Auch gegenüber der Kassenärztlichen Vereinigung ist Offenheit sinnvoll, vor allem bei längeren oder wiederholten Abwesenheiten. Wer darlegt, dass objektiv keine Vertretung verfügbar war, handelt rechtlich korrekt. Die Verantwortung liegt dann nicht beim einzelnen Arzt, sondern bei den strukturellen Rahmenbedingungen.

Die Ärzte-Zulassungsverordnung erlaubt Vertretungen bei Urlaub oder Krankheit für begrenzte Zeiträume. Dauert eine Vertretung länger als eine Woche, ist sie der KV anzuzeigen. Auch die fachliche Eignung der Vertretung und eine transparente Information der Patienten sind zu beachten. Fehlt es an einer real verfügbaren Vertretung, entbindet das nicht von Sorgfalt, aber von der Pflicht zum Unmöglichen.

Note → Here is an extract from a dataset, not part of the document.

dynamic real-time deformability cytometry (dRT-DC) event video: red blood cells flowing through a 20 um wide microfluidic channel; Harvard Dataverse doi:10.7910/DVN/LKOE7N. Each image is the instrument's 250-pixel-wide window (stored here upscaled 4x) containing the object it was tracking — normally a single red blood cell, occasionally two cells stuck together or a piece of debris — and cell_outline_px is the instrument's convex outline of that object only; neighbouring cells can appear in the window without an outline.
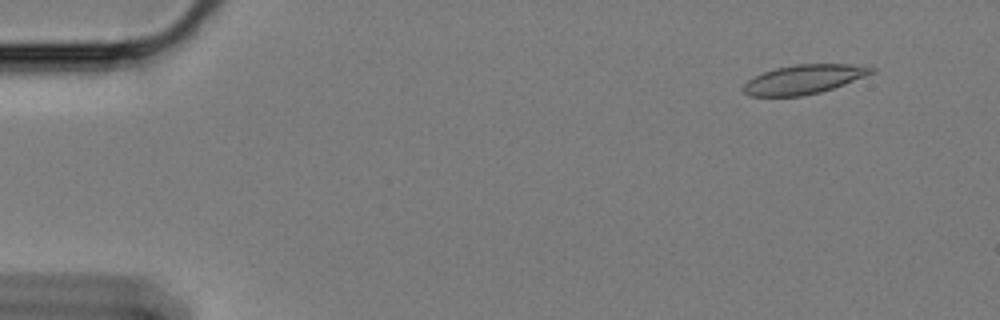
{"species": "Egyptian fruit bat (a non-hibernating species)", "species_latin": "Rousettus aegyptiacus", "temperature_condition": "cold", "stored_images_in_passage": 59, "camera_frame_rate_fps": 3000, "um_per_image_px": 0.085, "animal": {"sex": "female"}, "frame": {"image": 1, "passage_image": 5, "time_ms": 1.333, "image_size_px": [1000, 320], "cell_outline_px": [[876, 72], [844, 84], [820, 92], [800, 96], [752, 96], [744, 92], [740, 88], [748, 80], [764, 72], [776, 68], [796, 64], [848, 64], [876, 68]], "centroid_in_image_um": [68.32, 6.74], "position_along_channel_um": 16.7, "area_um2": 21.56}}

Für die Praxis bedeutet das zusammengefasst: Niemand ist verpflichtet, die Praxis eines anderen zu vertreten. Wer aber als Vertragsarzt seine eigene Praxis vorübergehend schließt, ist verpflichtet, sich ernsthaft um eine Vertretung zu bemühen und die Versorgung seiner Patienten verantwortungsvoll zu organisieren. Der pauschale Hinweis auf umliegende Praxen reicht dafür nicht aus. Gelingt trotz nachweislicher Bemühungen keine Vertretung, darf Urlaub dennoch genommen werden.